Transparency

Methodology

End-to-end explanation of how the ByKaranteli signal engine operates, every detail competitors keep opaque.

1. Eligibility Contract

For a signal to enter evaluation, three conditions must simultaneously hold on the Binance Futures side:

  • quoteAsset = USDT
  • contractType = PERPETUAL
  • status = TRADING

Any symbol failing these conditions is dropped to EXCLUDED and is never evaluated. The rule is fixed in code; an operator cannot override it manually. This prevents post-hoc statistics polishing.

2. Deterministic TP/SL Evaluation

Every signal has a single outcome: TP1, SL, TIMEOUT, or EXCLUDED. Evaluation walks candle by candle:

  • TP1 won, price reached the take-profit target.
  • SL won, price hit the stop-loss level.
  • Both TP and SL triggered in the same candle, tie-break kicks in: SL wins (conservative interpretation). Most competitors pick TP in this case to inflate win rate. We do the opposite.
  • TIMEOUT, neither TP nor SL was reached within the allowed horizon.

Evaluation runs are snapshot-based: an EvalRun can have only one RUNNING instance at a time. Recompute flows use full-pass semantics. A daily determinism check verifies that the same input always produces the same output.

3. Cost Model · Fees + Slippage + Funding

Net bps = Gross return − Fees − Slippage − Funding. Every closed signal stores this decomposition explicitly in signal_evals.

  • Fees (fees_bps): Binance Futures taker/maker fees applied per signal type.
  • Slippage: instead of a static slippage_bps, we use a liquidity-aware dynamic slippage model (spread, depth, notional at entry).
  • Funding: every funding event between open and close is accumulated. funding_bps_signed reflects the net flow with the correct sign for the signal's side.
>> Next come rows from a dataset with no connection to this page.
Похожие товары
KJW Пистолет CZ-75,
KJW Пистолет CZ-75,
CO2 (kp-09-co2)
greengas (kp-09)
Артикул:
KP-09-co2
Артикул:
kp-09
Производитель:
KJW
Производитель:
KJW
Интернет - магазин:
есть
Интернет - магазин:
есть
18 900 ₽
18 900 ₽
Most competitor sites report gross only. That means you lose money in real trading relative to their published numbers. We only expose net.

4. ML Calibrator Ensemble

Every signal that passes the quality gate flows through a tiered ML stack:

  • Side-aware calibrator (LONG/SHORT), separate models; long and short have different dynamics.
  • GBT shadow model, a gradient-boosted-tree challenger predicts every signal; not promoted directly, but compared against champion.
  • Meta-blender, lane scores + calibrator outputs become a composite score.
  • Regime-specific calibration, separate calibrators for trend / range / volatile.
  • Feature drift monitor (PSI), tracks how far live features drift from training; on breach, calibrator retrains.

5. Autopilot v2 · Self-Tuning + Canary + Rollback

Autopilot v2 is a policy-driven self-tuning system. A two-hour cycle runs replay-based tuning:

  • Candidate policy configurations are replayed across the historic candidate log (past market is re-lived for fast counterfactual analysis).
  • Each candidate is scored by an objective: EV, PF, calibration, side balance, drawdown proxy.
  • Best candidate passes canary precheck: change budget, risk guard, audit logging.
  • After canary deploy, KPI deterioration triggers automatic rollback.

Policy JSON is type-safe via Zod. Kill-switch is a single command:worker_state.autopilot_enabled = false.

6. Risk-Off Guardrails

Two automatic protective mechanisms run 24/7:

  • Eval Disagreement Guard: realtime vs terminal eval mismatches are classified (path_diff, data_gap, tie_break, late_tick,mark_anomaly). Threshold breach → strict EV + topN cap auto-applied; auto-recover when ratio normalizes.
  • Throughput Guard: selection / candidate throughput below policy band triggers a starvation rescue patch, blocked when risk-off is active (risk discipline takes precedence).

7. Data Sources · No Paid APIs

All data comes from free sources:

  • Binance Futures REST (exchange info, tickers, technicals)
  • Binance Futures WebSocket (depth10, mark price, agg trades). 24/7 streamer container
  • Our own database (signal_evals, signals, quality metrics, liqmap snapshots)

Monthly-subscription services such as LunarCrush, CoinGlass, Glassnode, and Kaiko are intentionally not used.

8. Audit + Determinism Check

Every significant event is recorded:

  • Every signal insert gets a fingerprint: code_git_sha, policy_hash, calibrator_artifact_id, quality_snapshot_at.
  • Autopilot logs before/after + reason for every policy apply.
  • Daily ops report (ops_reports): KPIs, funnel, reject reasons, incident list.
  • Determinism check: same input → same outcome/net. Divergence becomes an incident.